AB is a line segment and P is its mid-point. D and E are points on the same side of AB such that \(\angle{BAD}\) = \(\angle{ABE}\) and \(\angle{EPA}\) = \(\angle{DPB}\)(see figure). Show that
(i) \(\triangle{DAP}\) \(\displaystyle \cong \) \(\triangle{EBP}\)
(ii) AD = BE

We have,
AP = BP ...(i)(Since, P is the mid-point of AB)

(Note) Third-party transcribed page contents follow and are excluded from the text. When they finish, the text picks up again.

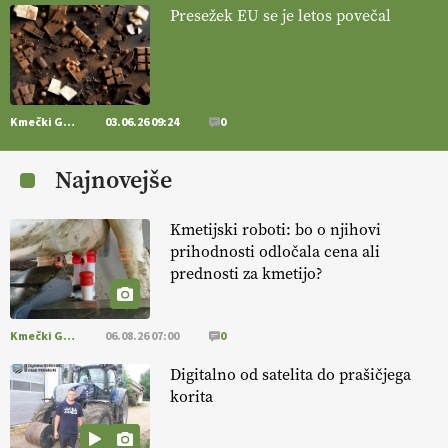
[EKOloško = LOGIČNO
]
Mulčer
– naravna pot do zdravih tal
Presežek EU se je letos povečal
. VEČ
https://t.co/J7RkeaYpYu @EUAgri #IMCAP #CAP
https://t.co/RVG0FzcQN6
14.07.2026
Kmečki Glas
03.06.26 09:24
0
[EKOloško = LOGIČNO
] Zdravje rastlin je ključno za
prehransko
varnost,
okolje in kakovost življenja. VEČ
Najnovejše
https://t.co/K0USFPJ5fJ @EUAgri #IMCAP #CAP
https://t.co/vcHhoOixHy
14.07.2026
Kmetijski roboti: bo o njihovi
prihodnosti odločala cena ali
prednosti za kmetijo?
[EKOloško = LOGIČNO
]
Danes ni pomembna le količina hrane,
ampak tudi način njene pridelave
. VEČ
https://t.co/bKGeI4ZcNi
@EUAgri #imcap #cap #blog https://t.co/2sllAmcKwG
Kmečki Glas
06.08.26 07:00
0
14.07.2026
Digitalno od satelita do prašičjega
korita
[EKOloško = LOGIČNO
]
Kakovostna ekološka semena in
prilagojene sorte
so temelj uspešne ekološke pridelave.
VEČ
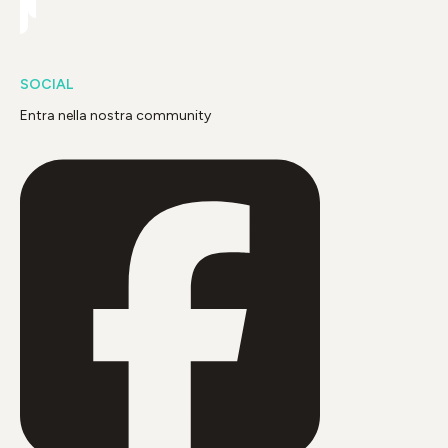
SOCIAL
Entra nella nostra community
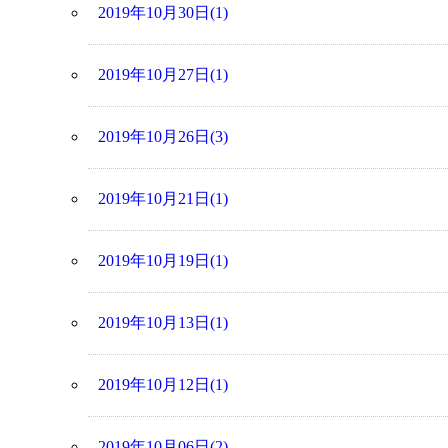
2019年10月30日(1)
2019年10月27日(1)
2019年10月26日(3)
2019年10月21日(1)
2019年10月19日(1)
2019年10月13日(1)
2019年10月12日(1)
2019年10月06日(2)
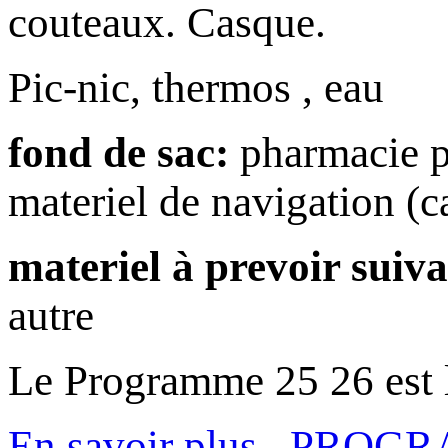
couteaux. Casque.
Pic-nic, thermos , eau
fond de sac:
pharmacie pe
materiel de navigation (c
materiel à prevoir suivan
autre
Le Programme 25 26 est l
En savoir plus...PRO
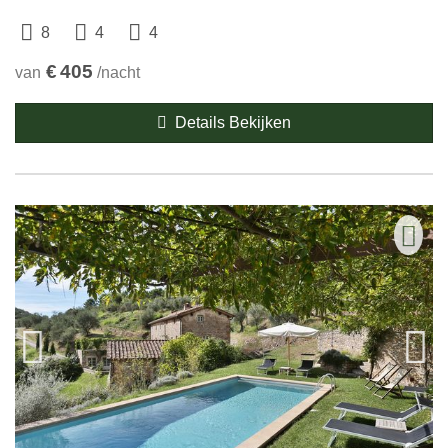
8
4
4
€
405
van
/nacht
Details Bekijken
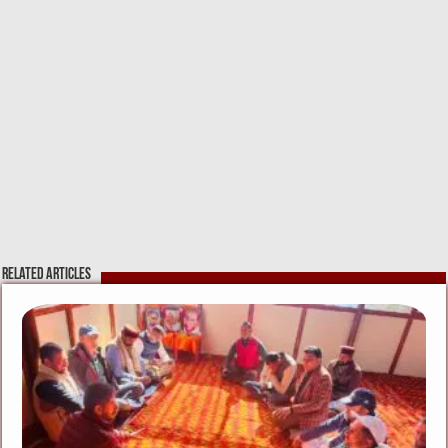
Related Articles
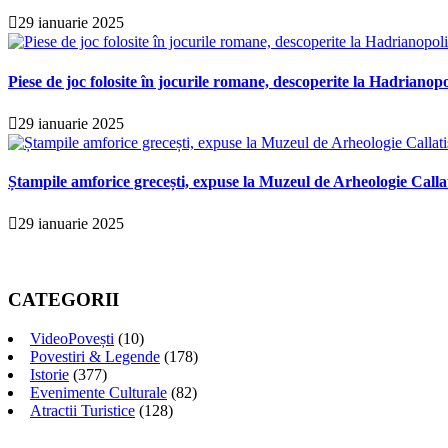
29 ianuarie 2025
Piese de joc folosite în jocurile romane, descoperite la Hadrianopo
29 ianuarie 2025
Ștampile amforice grecești, expuse la Muzeul de Arheologie Calla
29 ianuarie 2025
CATEGORII
VideoPovești
(10)
Povestiri & Legende
(178)
Istorie
(377)
Evenimente Culturale
(82)
Atractii Turistice
(128)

\(\angle{EPA}\) = \(\angle{DPB}\) ...(ii)(Given)
\(\angle{BAD}\) = \(\angle{ABE}\) ...(iii) (Given)
On adding, \(\angle{EPD}\) on both sides in Equation (ii),
we have,
\(\Rightarrow \) \(\angle{EPA}\) + \(\angle{EPD}\) = \(\angle{DPB}\) + \(\angle{EPD}\)
\(\Rightarrow \) \(\angle{DPA}\) = \(\angle{EPB}\) ...(iv)

Now, In \(\triangle{DAP}\) and \(\triangle{EBP}\) We have,
\(\Rightarrow \) \(\angle{DPA}\) = \(\angle{EPB}\) ...(from (iv)),
\(\Rightarrow \) \(\angle{DAP}\) = \(\angle{EBP}\) ...(Given)
and AP = BP ...(From Eq. (i))

\(\therefore \) \(\triangle{DAP}\) \(\displaystyle \cong \) \(\triangle{EBP}\) ...(By ASA congruency test)

Thus, AD = BE ...(By CPCT)

Hence, proved.